The plug-in generates and returns a sitemap containing the URLs of all the content items belonging to content types for which you have enabled the generation of Google Video extended sitemaps, and that were published in the last 72 hours.

Once you have installed and configured the plug-in, nothing happens until a request for one of the above index documents is received. Typically you would:

  1. Submit a request yourself for http://your-publication/sitemap/archive.xml.

  2. Submit requests for all the sitemap URLs listed in the returned index document.

  3. Post the returned sitemap documents to the search engines you want to index your site.

  4. Add the URL http://your-publication/sitemap/update.xml to your robots.txt file.

  5. If you have enabled Google News sitemap extensions for any of your content types, add the URL http://your-publication/sitemap/googlenews.xml to your robots.txt file.

  6. If you have enabled Google Video sitemap extensions for any of your content types, add the URL http://your-publication/sitemap/googlevideo.xml to your robots.txt file.

Then each time a search engine indexer reads your robots.txt file it will:

  1. Send requests for all the sitemap indexes listed there.

  2. Send requests for all the sitemap URLs listed in the returned index documents.

  3. Send requests for all the recently published content items listed in the returned sitemaps and index them.
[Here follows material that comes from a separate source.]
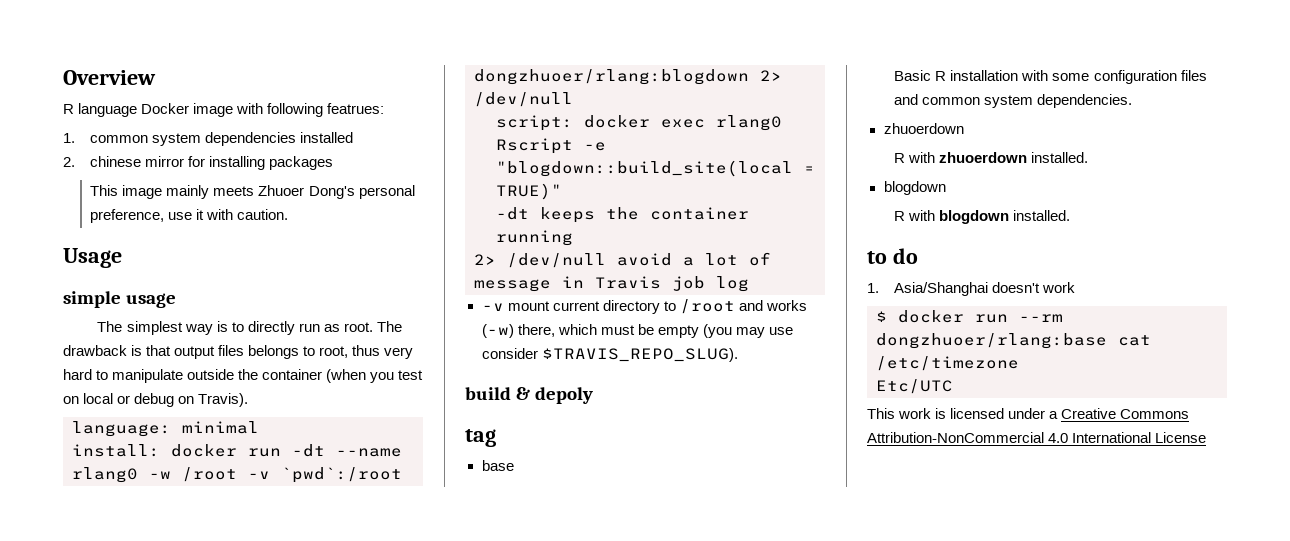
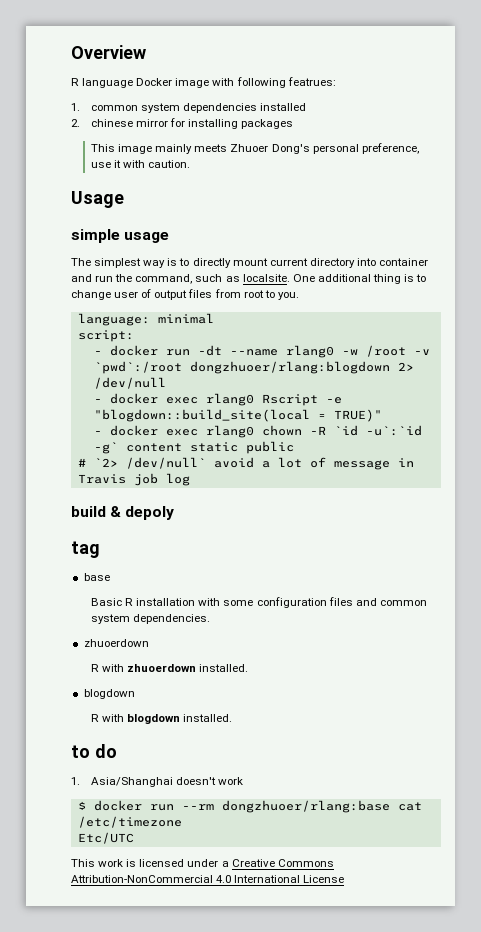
[298,321,402,332] [63,345,414,359] [63,369,424,383] [63,393,249,407] run as root. The drawback is that output files belongs to root, thus very hard to manipulate outside the container (when you test on local or debug on Travis). -> [232,258,429,268] [71,274,427,284] [71,289,299,300] mount current directory into container and run the command, such as localsite. One additional thing is to change user of output files from root to you.
[72,444,160,457] install: -> [77,330,134,342] [93,351,102,355] script: // -
[496,115,573,131] script: -> [93,399,102,403] -
[496,207,749,223] [496,230,573,246] [474,253,606,268] -dt keeps the container running // 2> /dev/null -> [93,425,422,438] [93,441,294,454] [77,457,206,469] - docker exec rlang0 chown -R `id -u`:`id -g` content static public // # `2> /dev/null`
[481,299,807,314] [481,324,793,338] [481,348,738,362] // -v mount current directory to /root and works (-w) there, which must be empty (you may use consider $TRAVIS_REPO_SLUG). -> (190, 479) none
If you have enabled Google News or Google Video sitemap extensions for any of your content types, then you also need to submit the URLs of your extended sitemap indexes (http://your-publication/sitemap/googlenews.xml and http://your-publication/sitemap/googlevideo.xml) to Google's Webmaster Tools. This is necessary since Google does not use the standard robots.txt mechanism for indexing news and videos. For more information about this, see http://support.google.com/webmasters/bin/answer.py?hl=en&answer=183668&topic=8476&ctx=topic#2.